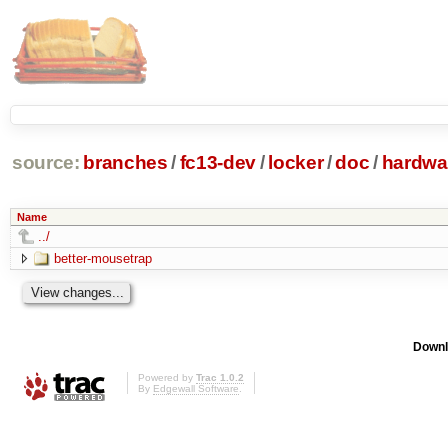
source:
branches
/
fc13-dev
/
locker
/
doc
/
hardwa
Name
../
better-mousetrap
Downl
Powered by
Trac 1.0.2
By
Edgewall Software
.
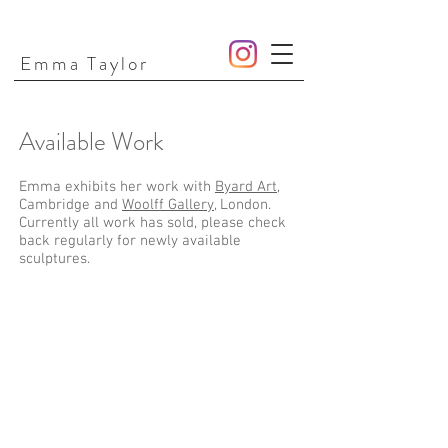
Emma Taylor
Available Work
Emma exhibits her work with
Byard Art
,
Cambridge and
Woolff Gallery
, London.
Currently all work has sold, please check
back regularly for newly available
sculptures.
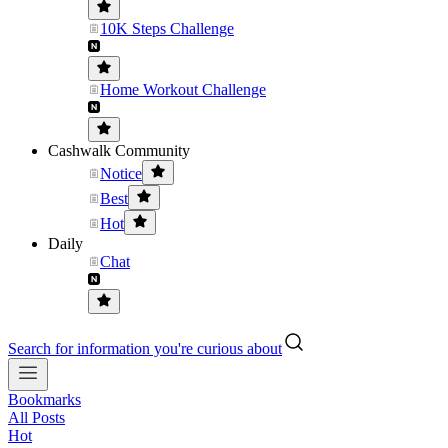
10K Steps Challenge
Home Workout Challenge
Cashwalk Community
Notice
Best
Hot
Daily
Chat
Search for information you're curious about
Bookmarks
All Posts
Hot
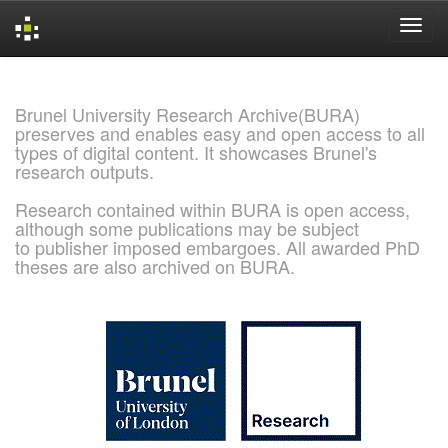
Skip
navigation
Brunel University Research Archive(BURA)
preserves and enables easy and open access to all
types of digital content. It showcases Brunel's
research outputs.
Research contained within BURA is open access,
although some publications may be subject
to publisher imposed embargoes. All awarded PhD
theses are also archived on BURA.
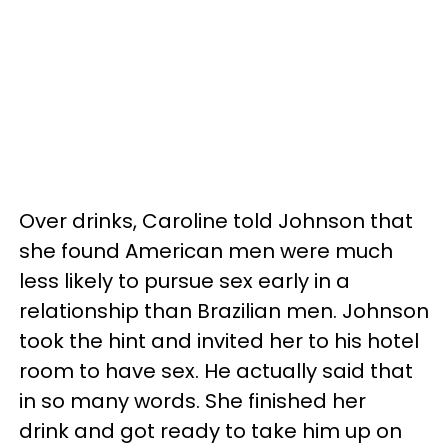
Over drinks, Caroline told Johnson that
she found American men were much
less likely to pursue sex early in a
relationship than Brazilian men. Johnson
took the hint and invited her to his hotel
room to have sex. He actually said that
in so many words. She finished her
drink and got ready to take him up on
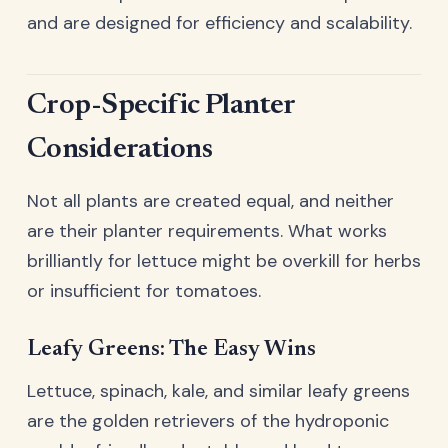
and are designed for efficiency and scalability.
Crop-Specific Planter
Considerations
Not all plants are created equal, and neither
are their planter requirements. What works
brilliantly for lettuce might be overkill for herbs
or insufficient for tomatoes.
Leafy Greens: The Easy Wins
Lettuce, spinach, kale, and similar leafy greens
are the golden retrievers of the hydroponic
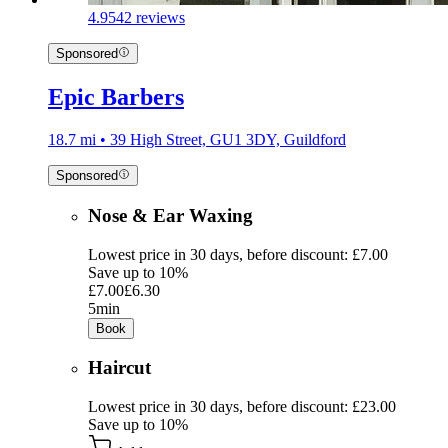
4.9
542 reviews
Sponsored
Epic Barbers
18.7 mi • 39 High Street, GU1 3DY, Guildford
Sponsored
Nose & Ear Waxing
Lowest price in 30 days, before discount: £7.00
Save up to 10%
£7.00
£6.30
5min
Book
Haircut
Lowest price in 30 days, before discount: £23.00
Save up to 10%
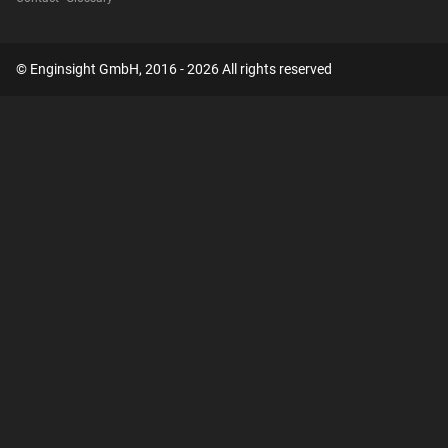
© Enginsight GmbH, 2016 - 2026 All rights reserved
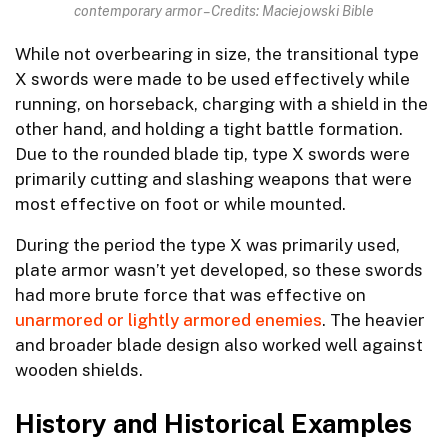
contemporary armor – Credits: Maciejowski Bible
While not overbearing in size, the transitional type
X swords were made to be used effectively while
running, on horseback, charging with a shield in the
other hand, and holding a tight battle formation.
Due to the rounded blade tip, type X swords were
primarily cutting and slashing weapons that were
most effective on foot or while mounted.
During the period the type X was primarily used,
plate armor wasn’t yet developed, so these swords
had more brute force that was effective on
unarmored or lightly armored enemies
. The heavier
and broader blade design also worked well against
wooden shields.
History and Historical Examples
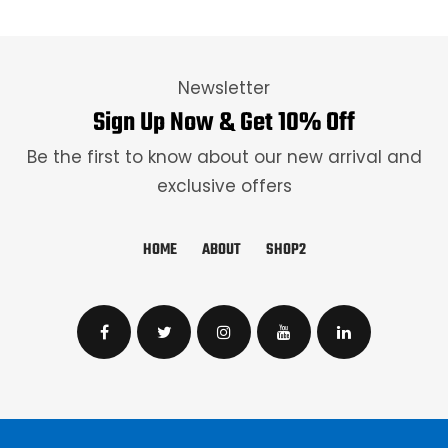
Newsletter
Sign Up Now & Get 10% Off
Be the first to know about our new arrival and
exclusive offers
HOME
ABOUT
SHOP2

********************

Instructions to follow: What is the number of lines in the listing above that contain the string "primarily"? Give only the number.

Output for this exercise: 2